Dans un premier temps, l’adoption devrait se faire en priorité en Chine, où plusieurs acteurs majeurs du hardware (Lenovo, TCL, BOE, Xiaomi…) ont déjà annoncé qu’ils proposeront des produits compatibles dès la fin de l’année 2025.

Et en dehors de la Chine ?

C’est là que les choses deviennent plus incertaines. Les fabricants occidentaux pourraient hésiter à adopter une norme dont le contrôle est entièrement chinois, notamment dans un contexte de tensions géopolitiques et de fragmentation des chaînes d’approvisionnement. Il faudra aussi que le consortium en charge du GPMI propose une gestion ouverte de la norme, sans royalties excessives, et qu’il fournisse des pilotes, des contrôleurs et des outils de développement fiables. De plus, il faudra convaincre les consommateurs : compatibilité avec les anciens appareils, présence d’adaptateurs vers HDMI ou DisplayPort, interopérabilité, évolutivité… Des problématiques similaires à celles rencontrées à l’époque par l’USB-C ou le Thunderbolt.

Une menace sérieuse pour HDMI et DisplayPort ?

Pour le moment, le HDMI domine très largement le marché : près de 10 milliards de périphériques en circulation utilisent cette norme. Le DisplayPort, quant à lui, est très présent dans le secteur professionnel et informatique, notamment via le miniDP ou l’USB-C.

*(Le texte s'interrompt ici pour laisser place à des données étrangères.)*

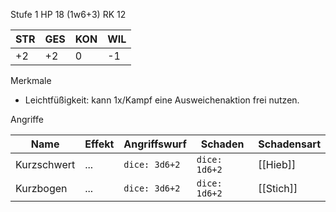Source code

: Stufe 1
HP 18 (1w6+3)
RK 12


| STR | GES | KON | WIL |
| --- | --- | --- | --- |
| +2  | +2  | 0   | -1  |


Merkmale
- Leichtfüßigkeit: kann 1x/Kampf eine Ausweichenaktion frei nutzen. 




Angriffe 

| Name        | Effekt | Angriffswurf  | Schaden       | Schadensart |
| ----------- | ------ | ------------- | ------------- | ----------- |
| Kurzschwert | ...    | `dice: 3d6+2` | `dice: 1d6+2` | [[Hieb]]    |
| Kurzbogen   | ...    | `dice: 3d6+2` | `dice: 1d6+2` | [[Stich]]   |
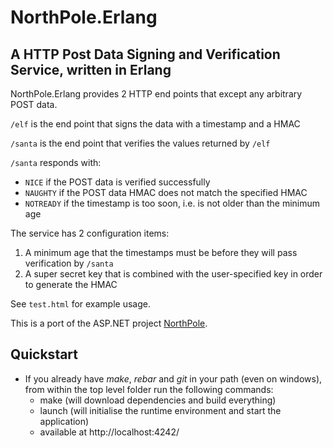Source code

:# NorthPole.Erlang #

## A HTTP Post Data Signing and Verification Service, written in Erlang ##

NorthPole.Erlang provides 2 HTTP end points that except any arbitrary POST data.

`/elf` is the end point that signs the data with a timestamp and a HMAC

`/santa` is the end point that verifies the values returned by `/elf`

`/santa` responds with:

- `NICE` if the POST data is verified successfully
- `NAUGHTY` if the POST data HMAC does not match the specified HMAC
- `NOTREADY` if the timestamp is too soon, i.e. is not older than the minimum age

The service has 2 configuration items:

1. A minimum age that the timestamps must be before they will pass verification by `/santa`
2. A super secret key that is combined with the user-specified key in order to generate the HMAC

See `test.html` for example usage.

This is a port of the ASP.NET project [NorthPole](https://github.com/SneakyBrian/NorthPole).

## Quickstart ##

* If you already have *make*, *rebar* and *git* in your path (even on windows), from within the top level folder run the following commands:
    * make (will download dependencies and build everything)
	* launch (will initialise the runtime environment and start the application)
    * available at http://localhost:4242/


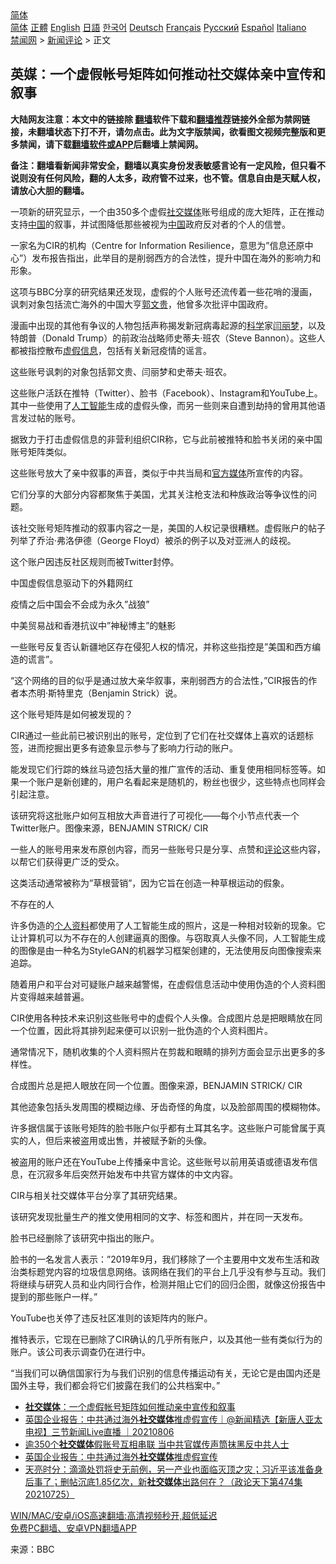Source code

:  <!-- 面包屑导航 --> <div class="breadcrumb"><!-- GTranslate: https://gtranslate.io/ -->  <div class="switcher notranslate">  <div class="selected">  <a href="#" onclick="return false;"> 简体</a>  </div>  <div class="option">  <a href="https://www.bannedbook.org" onclick="doGTranslate('zh-CN|zh-CN');jQuery('div.switcher div.selected a').html(jQuery(this).html());return false;" title="简体中文" class="nturl selected"> 简体</a>  <a href="https://www.bannedbook.org/zh-tw/" onclick="doGTranslate('zh-CN|zh-TW');jQuery('div.switcher div.selected a').html(jQuery(this).html());return false;" title="繁體中文" class="nturl"> 正體</a>  <a href="https://www.bannedbook.org/en/" onclick="doGTranslate('zh-CN|en');jQuery('div.switcher div.selected a').html(jQuery(this).html());return false;" title="English" class="nturl"> English</a>  <a href="https://www.bannedbook.org/ja/" onclick="doGTranslate('zh-CN|ja');jQuery('div.switcher div.selected a').html(jQuery(this).html());return false;" title="日本語" class="nturl"> 日語</a>  <a href="https://www.bannedbook.org/ko/" onclick="doGTranslate('zh-CN|ko');jQuery('div.switcher div.selected a').html(jQuery(this).html());return false;" title="한국어" class="nturl"> 한국어</a>  <a href="https://www.bannedbook.org/de/" onclick="doGTranslate('zh-CN|de');jQuery('div.switcher div.selected a').html(jQuery(this).html());return false;" title="Deutsch" class="nturl"> Deutsch</a>  <a href="https://www.bannedbook.org/fr/" onclick="doGTranslate('zh-CN|fr');jQuery('div.switcher div.selected a').html(jQuery(this).html());return false;" title="Français" class="nturl"> Français</a>  <a href="https://www.bannedbook.org/ru/" onclick="doGTranslate('zh-CN|ru');jQuery('div.switcher div.selected a').html(jQuery(this).html());return false;" title="Русский" class="nturl"> Русский</a>  <a href="https://www.bannedbook.org/es/" onclick="doGTranslate('zh-CN|es');jQuery('div.switcher div.selected a').html(jQuery(this).html());return false;" title="Español" class="nturl"> Español</a>  <a href="https://www.bannedbook.org/it/" onclick="doGTranslate('zh-CN|it');jQuery('div.switcher div.selected a').html(jQuery(this).html());return false;" title="Italiano" class="nturl"> Italiano</a>  </div>  </div>      <div class='breadcrumb-sub'><!-- Breadcrumb NavXT 6.3.0 --> <a href="https://www.bannedbook.org/" class="home">禁闻网</a> &gt; <a href="https://www.bannedbook.org/bnews/comments/" class="category">新闻评论</a> &gt; 正文</div></div><h2>英媒：一个虚假帐号矩阵如何推动社交媒体亲中宣传和叙事</h2> <p class="notice"><b>大陆网友注意：本文中的链接除 <a href="https://github.com/bannedbook/fanqiang" >翻墙</a>软件下载和<a href="https://github.com/killgcd/justmysocks/blob/master/README.md">翻墙推荐</a>链接外全部为禁网链接，未翻墙状态下打不开，请勿点击。此为文字版禁闻，欲看图文视频完整版和更多禁闻，请下载<a href="https://github.com/bannedbook/fanqiang">翻墙软件或APP</a>后翻墙上禁闻网。</p><p>备注：翻墙看新闻非常安全，翻墙以真实身份发表敏感言论有一定风险，但只看不说则没有任何风险，翻的人太多，政府管不过来，也不管。信息自由是天赋人权，请放心大胆的翻墙。</b></p>  <div class="entry"> <p id="conimg">一项新的研究显示，一个由350多个虚假<a href="https://www.bannedbook.org/bnews/tag/%e7%a4%be%e4%ba%a4%e5%aa%92%e4%bd%93/" class="st_tag internal_tag" rel="tag" title="标签 社交媒体 下的日志">社交媒体</a>账号组成的庞大矩阵，正在推动支持<span class='wp_keywordlink_affiliate'><a href="https://www.bannedbook.org/" title="中国" target="_blank">中国</a></span>的叙事，并试图降低那些被视为<a href="https://www.bannedbook.org/bnews/tag/%E4%B8%AD%E5%9B%BD/" class="st_tag internal_tag" rel="tag" title="标签 中国 下的日志">中国</a>政府反对者的个人的信誉。</p> <p>一家名为CIR的机构（Centre for Information Resilience，意思为&#8221;信息还原中心&#8221;）发布报告指出，此举目的是削弱西方的合法性，提升中国在海外的影响力和形象。</p> <p>这项与BBC分享的研究结果还发现，虚假的个人账号还流传着一些花哨的漫画，讽刺对象包括流亡海外的中国大亨<a href="https://www.bannedbook.org/bnews/tag/%e9%83%ad%e6%96%87%e8%b4%b5/" class="st_tag internal_tag" rel="tag" title="标签 郭文贵 下的日志">郭文贵</a>，他曾多次批评中国政府。</p> <p>漫画中出现的其他有争议的人物包括声称揭发新冠病毒起源的<span class='wp_keywordlink'><a href="https://www.bannedbook.org/forum11/topic309.html" title="禁片：“科学”的棍子" target="_blank">科学</a></span>家<a href="https://www.bannedbook.org/bnews/tag/%e9%97%ab%e4%b8%bd%e6%a2%a6/" class="st_tag internal_tag" rel="tag" title="标签 闫丽梦 下的日志">闫丽梦</a>，以及特朗普（Donald Trump）的前政治战略师史蒂夫·班农（Steve Bannon）。这些人都被指控散布<a href="https://www.bannedbook.org/bnews/tag/%E8%99%9A%E5%81%87%E4%BF%A1%E6%81%AF/" class="st_tag internal_tag" rel="tag" title="标签 虚假信息 下的日志">虚假信息</a>，包括有关新冠疫情的谣言。</p> <p>这些账号讽刺的对象包括郭文贵、闫丽梦和史蒂夫·班农。</p> <p>这些账户活跃在推特（Twitter）、脸书（Facebook）、Instagram和YouTube上。其中一些使用了<a href="https://www.bannedbook.org/bnews/tag/%e4%ba%ba%e5%b7%a5%e6%99%ba%e8%83%bd/" class="st_tag internal_tag" rel="tag" title="标签 人工智能 下的日志">人工智能</a>生成的虚假头像，而另一些则来自遭到劫持的曾用其他语言发过帖的账号。</p> <p>据致力于打击虚假信息的非营利组织CIR称，它与此前被推特和脸书关闭的亲中国账号矩阵类似。</p> <p>这些账号放大了亲中叙事的声音，类似于中共当局和<a href="https://www.bannedbook.org/bnews/tag/%E5%AE%98%E6%96%B9%E5%AA%92%E4%BD%93/" class="st_tag internal_tag" rel="tag" title="标签 官方媒体 下的日志">官方媒体</a>所宣传的内容。</p> <p>它们分享的大部分内容都聚焦于美国，尤其关注枪支法和种族政治等争议性的问题。</p> <p>该社交账号矩阵推动的叙事内容之一是，美国的人权记录很糟糕。虚假账户的帖子列举了乔治·弗洛伊德（George Floyd）被杀的例子以及对亚洲人的歧视。</p>  <p>这个账户因违反社区规则而被Twitter封停。</p> <p>中国虚假信息驱动下的外籍网红</p> <p>疫情之后中国会不会成为永久&#8221;战狼&#8221;</p> <p>中美贸易战和香港抗议中&#8221;神秘博主&#8221;的魅影</p> <p>一些账号反复否认新疆地区存在侵犯人权的情况，并称这些指控是&#8221;美国和西方编造的谎言&#8221;。</p> <p>&#8220;这个网络的目的似乎是通过放大亲华叙事，来削弱西方的合法性，&#8221;CIR报告的作者本杰明·斯特里克（Benjamin Strick）说。</p> <p>这个账号矩阵是如何被发现的？</p> <p>CIR通过一些此前已被识别出的账号，定位到了它们在社交媒体上喜欢的话题标签，进而挖掘出更多有迹象显示参与了影响力行动的账户。</p> <p>能发现它们行踪的蛛丝马迹包括大量的推广宣传的活动、重复使用相同标签等。如果一个账户是新创建的，用户名看起来是随机的，粉丝也很少，这些特点也同样会引起注意。</p> <p>该研究将这批账户如何互相放大声音进行了可视化——每个小节点代表一个Twitter账户。图像来源，BENJAMIN STRICK/ CIR</p>  <p>一些人的账号用来发布原创内容，而另一些账号只是分享、点赞和<span class='wp_keywordlink_affiliate'><a href="https://www.bannedbook.org/bnews/comments/" title="新闻评论" target="_blank">评论</a></span>这些内容，以帮它们获得更广泛的受众。</p> <p>这类活动通常被称为&#8221;草根营销&#8221;，因为它旨在创造一种草根运动的假象。</p> <p>不存在的人</p> <p>许多伪造的<a href="https://www.bannedbook.org/bnews/tag/%E4%B8%AA%E4%BA%BA%E8%B5%84%E6%96%99/" class="st_tag internal_tag" rel="tag" title="标签 个人资料 下的日志">个人资料</a>都使用了人工智能生成的照片，这是一种相对较新的现象。它让计算机可以为不存在的人创建逼真的图像。与窃取真人头像不同，人工智能生成的图像是由一种名为StyleGAN的机器学习框架创建的，无法使用反向图像搜索来追踪。</p> <p>随着用户和平台对可疑账户越来越警惕，在虚假信息活动中使用伪造的个人资料图片变得越来越普遍。</p> <p>CIR使用各种技术来识别这些账号中的虚假个人头像。合成图片总是把眼睛放在同一个位置，因此将其排列起来便可以识别一批伪造的个人资料图片。</p> <p>通常情况下，随机收集的个人资料照片在剪裁和眼睛的排列方面会显示出更多的多样性。</p> <p>合成图片总是把人眼放在同一个位置。图像来源，BENJAMIN STRICK/ CIR</p> <p>其他迹象包括头发周围的模糊边缘、牙齿奇怪的角度，以及脸部周围的模糊物体。</p> <p>许多据信属于该账号矩阵的脸书账户似乎都有土耳其名字。这些账户可能曾属于真实的人，但后来被盗用或出售，并被赋予新的头像。</p>  <p>被盗用的账户还在YouTube上传播亲中言论。这些账号以前用英语或德语发布信息，在沉寂多年后突然开始发布中共官方媒体的中文内容。</p> <p>CIR与相关社交媒体平台分享了其研究结果。</p> <p>该研究发现批量生产的推文使用相同的文字、标签和图片，并在同一天发布。</p> <p>脸书已经删除了该研究中指出的账户。</p> <p>脸书的一名发言人表示：&#8221;2019年9月，我们移除了一个主要用中文发布生活和政治类标题党内容的垃圾信息网络。该网络在我们的平台上几乎没有参与互动。我们将继续与研究人员和业内同行合作，检测并阻止它们的回归企图，就像这份报告中提到的那些账户一样。&#8221;</p> <p>YouTube也关停了违反社区准则的该矩阵内的账户。</p> <p>推特表示，它现在已删除了CIR确认的几乎所有账户，以及其他一些有类似行为的账户。该公司表示调查仍在进行中。</p> <p>&#8220;当我们可以确信国家行为与我们识别的信息传播运动有关，无论它是由国内还是国外主导，我们都会将它们披露在我们的公共档案中。&#8221;</p> <ul class='op-related-articles' title='相关阅读'> <li><a href='https://www.bannedbook.org/bnews/baitai/20210807/1601667.html' target='_blank'><b>社交媒体</b>：一个虚假帐号矩阵如何推动亲中宣传和叙事</a></li> <li><a href='https://www.bannedbook.org/bnews/bannedvideo/20210806/1601454.html' target='_blank'>英国企业报告：中共通过海外<b>社交媒体</b>推虚假宣传｜@新闻精选【新唐人亚太电视】三节新闻Live直播 ｜20210806</a></li> <li><a href='https://www.bannedbook.org/bnews/cbnews/20210806/1601194.html' target='_blank'>逾350个<b>社交媒体</b>假账号互相串联 当中共官媒传声筒抹黑反中共人士</a></li> <li><a href='https://www.bannedbook.org/bnews/bannedvideo/20210806/1601095.html' target='_blank'>英国企业报告：中共通过海外<b>社交媒体</b>推虚假宣传</a></li> <li><a href='https://www.bannedbook.org/bnews/cbnews/20210726/1594216.html' target='_blank'>天亮时分：滴滴处罚将史无前例，另一产业也面临灭顶之灾；习近平该准备身后事了；删帖沉底1.85亿次，新<b>社交媒体</b>出路何在？（政论天下第474集 20210725）</a></li> </ul> <p class="texttj"> <a href="https://github.com/bannedbook/fanqiang/wiki/V2ray%E6%9C%BA%E5%9C%BA" target="_blank">WIN/MAC/安卓/iOS高速翻墙:高清视频秒开,超低延迟</a><br/> <a href="https://github.com/bannedbook/fanqiang/wiki/%E7%A6%81%E9%97%BB%E7%BD%91%E5%AE%89%E5%8D%93%E7%BF%BB%E5%A2%99%E6%96%B0%E9%97%BBAPP" target="_blank">免费PC翻墙、安卓VPN翻墙APP</a></p><p> 来源：BBC </p> <a name='sharetosocial'></a>  <div style="margin-bottom:5px;padding-bottom:5px;clear:both"> <div id="archive-pix-1" class="banner-ads"> <!-- AuctionX Display platform tag START --> <div id="26318x728x90x621x_ADSLOT2" clicktrack="%%CLICK_URL_ESC%%"></div> <!-- AuctionX Display platform tag END --> </div> <div id="archive-pix-2" class="banner-ads"> <!-- AuctionX Display platform tag START --> <div id="26315x300x250x621x_ADSLOT2" clicktrack="%%CLICK_URL_ESC%%"></div> <!-- AuctionX Display platform tag END --> </div> </div>  <div id="archive-pix-1" class="banner-ads"> <!-- AuctionX Display platform tag START --> <div id="26318x728x90x621x_ADSLOT3" clicktrack="%%CLICK_URL_ESC%%"></div> <!-- AuctionX Display platform tag END --> </div> </div><!--END ENTRY--> 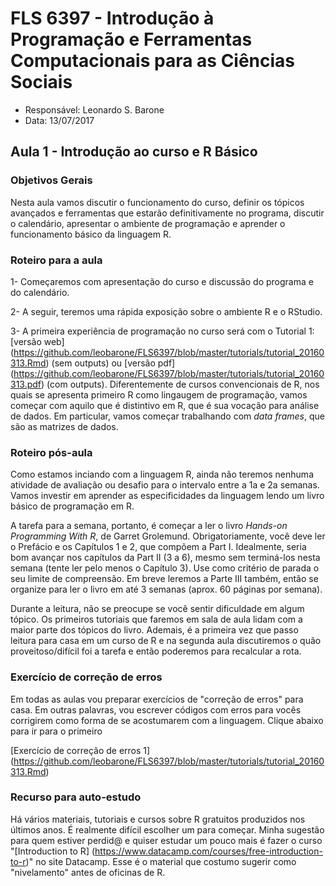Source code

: #  FLS 6397 - Introdução à Programação e Ferramentas Computacionais para as Ciências Sociais

- Responsável: Leonardo S. Barone
- Data: 13/07/2017

## Aula 1 - Introdução ao curso e R Básico

### Objetivos Gerais

Nesta aula vamos discutir o funcionamento do curso, definir os tópicos avançados e ferramentas que estarão definitivamente no programa, discutir o calendário, apresentar o ambiente de programação e aprender o funcionamento básico da linguagem R.

### Roteiro para a aula

1- Começaremos com apresentação do curso e discussão do programa e do calendário.

2- A seguir, teremos uma rápida exposição sobre o ambiente R e o RStudio.

3- A primeira experiência de programação no curso será com o Tutorial 1: [versão web] (https://github.com/leobarone/FLS6397/blob/master/tutorials/tutorial_20160313.Rmd) (sem outputs) ou [versão pdf] (https://github.com/leobarone/FLS6397/blob/master/tutorials/tutorial_20160313.pdf)
(com outputs). Diferentemente de cursos convencionais de R, nos quais se apresenta primeiro R como lingaugem de programação, vamos começar com aquilo que é distintivo em R, que é sua vocação para análise de dados. Em particular, vamos começar trabalhando com _data frames_, que são as matrizes de dados.

### Roteiro pós-aula

Como estamos inciando com a linguagem R, ainda não teremos nenhuma atividade de avaliação ou desafio para o intervalo entre a 1a e 2a semanas. Vamos investir em aprender as especificidades da linguagem lendo um livro básico de programação em R.

A tarefa para a semana, portanto, é começar a ler o livro _Hands-on Programming With R_, de Garret Grolemund. Obrigatoriamente, você deve ler o Prefácio e os Capítulos 1 e 2, que compõem a Part I. Idealmente, seria bom avançar nos capítulos da Part II (3 a 6), mesmo sem terminá-los nesta semana (tente ler pelo menos o Capítulo 3). Use como critério de parada o seu limite de compreensão. Em breve leremos a Parte III também, então se organize para ler o livro em até 3 semanas (aprox. 60 páginas por semana).

Durante a leitura, não se preocupe se você sentir dificuldade em algum tópico. Os primeiros tutoriais que faremos em sala de aula lidam com a maior parte dos tópicos do livro. Ademais, é a primeira vez que passo leitura para casa em um curso de R e na segunda aula discutiremos o quão proveitoso/difícil foi a tarefa e então poderemos para recalcular a rota.

### Exercício de correção de erros

Em todas as aulas vou preparar exercícios de "correção de erros" para casa. Em outras palavras, vou escrever códigos com erros para vocês corrigirem como forma de se acostumarem com a linguagem. Clique abaixo para ir para o primeiro

[Exercício de correção de erros 1] (https://github.com/leobarone/FLS6397/blob/master/tutorials/tutorial_20160313.Rmd)

### Recurso para auto-estudo

Há vários materiais, tutoriais e cursos sobre R gratuitos produzidos nos últimos anos. É realmente difícil escolher um para começar. Minha sugestão para quem estiver perdid@ e quiser estudar um pouco mais é fazer o curso "[Introduction to R] (https://www.datacamp.com/courses/free-introduction-to-r)" no site Datacamp. Esse é o material que costumo sugerir como "nivelamento" antes de oficinas de R.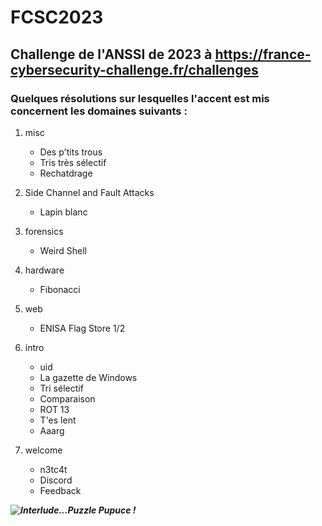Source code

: # FCSC2023
## Challenge de l'ANSSI de 2023 à https://france-cybersecurity-challenge.fr/challenges

### Quelques résolutions sur lesquelles l'accent est mis concernent les domaines suivants :

   1. misc 
   
      *  Des p'tits trous 
      *  Tris très sélectif 
      *  Rechatdrage 

   2. Side Channel and Fault Attacks 

      *  Lapin blanc 
 
   3. forensics 

      *  Weird Shell   
       
   4. hardware 

      *  Fibonacci 
      
   5. web 

      *  ENISA Flag Store 1/2

   6. intro 

      *  uid 
      *  La gazette de Windows 
      *  Tri sélectif 
      *  Comparaison 
      *  ROT 13 
      *  T'es lent 
      *  Aaarg 
      
   7. welcome 

      *  n3tc4t 
      *  Discord 
      *  Feedback
      
***![Interlude...Puzzle Pupuce !](https://github.com/JackeOLantern/FCSC2023/issues/1)***
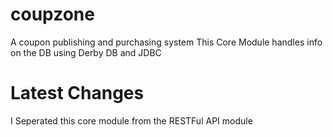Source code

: # coupzone
A coupon publishing and purchasing system
This Core Module handles info on the DB using Derby DB and JDBC

# Latest Changes
I Seperated this core module from the RESTFul API module
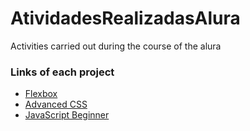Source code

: # AtividadesRealizadasAlura
Activities carried out during the course of the alura

### Links of each project

* [Flexbox](https://williamparlow.github.io/AtividadesRealizadasAlura/Flexbox/index.html)
* [Advanced CSS](https://williamparlow.github.io/AtividadesRealizadasAlura/AdvancedCSS/index.html)
* [JavaScript Beginner](https://williamparlow.github.io/AtividadesRealizadasAlura/JavaScriptBeginner/index.html)
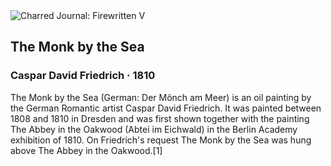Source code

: <div class="artwork-of-the-day">
  <div class="container">
    <div class="img-wrapper">
      <img
        src="https://uploads4.wikiart.org/00380/images/caspar-david-friedrich/the-monk-by-the-sea-caspar-david-friedrich.jpg!Large.jpg"
        alt="Charred Journal: Firewritten V" />
    </div>
    <div class="artwork-detail">
      <div class="artwork-origin"> 
        <h2 class="artwork-name">The Monk by the Sea</h2>
        <h3 class="artist">
          Caspar David Friedrich
                    ·  1810
        </h3>
      </div>
      <p class="description">
        <span class="artwork-description-text ng-binding" ng-bind-html="viewModel.ArtworkOfTheDay.Description | unsafe">The Monk by the Sea (German: Der Mönch am Meer) is an oil painting by the German Romantic artist Caspar David Friedrich. It was painted between 1808 and 1810 in Dresden and was first shown together with the painting The Abbey in the Oakwood (Abtei im Eichwald) in the Berlin Academy exhibition of 1810. On Friedrich's request The Monk by the Sea was hung above The Abbey in the Oakwood.[1]</span>
                        <div class="text-shadow-container ng-hide" ng-show="showShadow"></div>
      </p>
    </div>
  </div>

</div>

Mais ces normes souffrent de limitations techniques, d’une certaine lenteur dans leurs évolutions (le HDMI 2.1 date de 2017 !) et d’un manque de cohérence dans les versions, parfois très confus pour le consommateur. Le GPMI pourrait donc séduire par sa simplicité (une seule norme), sa puissance (192 Gbit/s, 480 W), et son ambition universelle.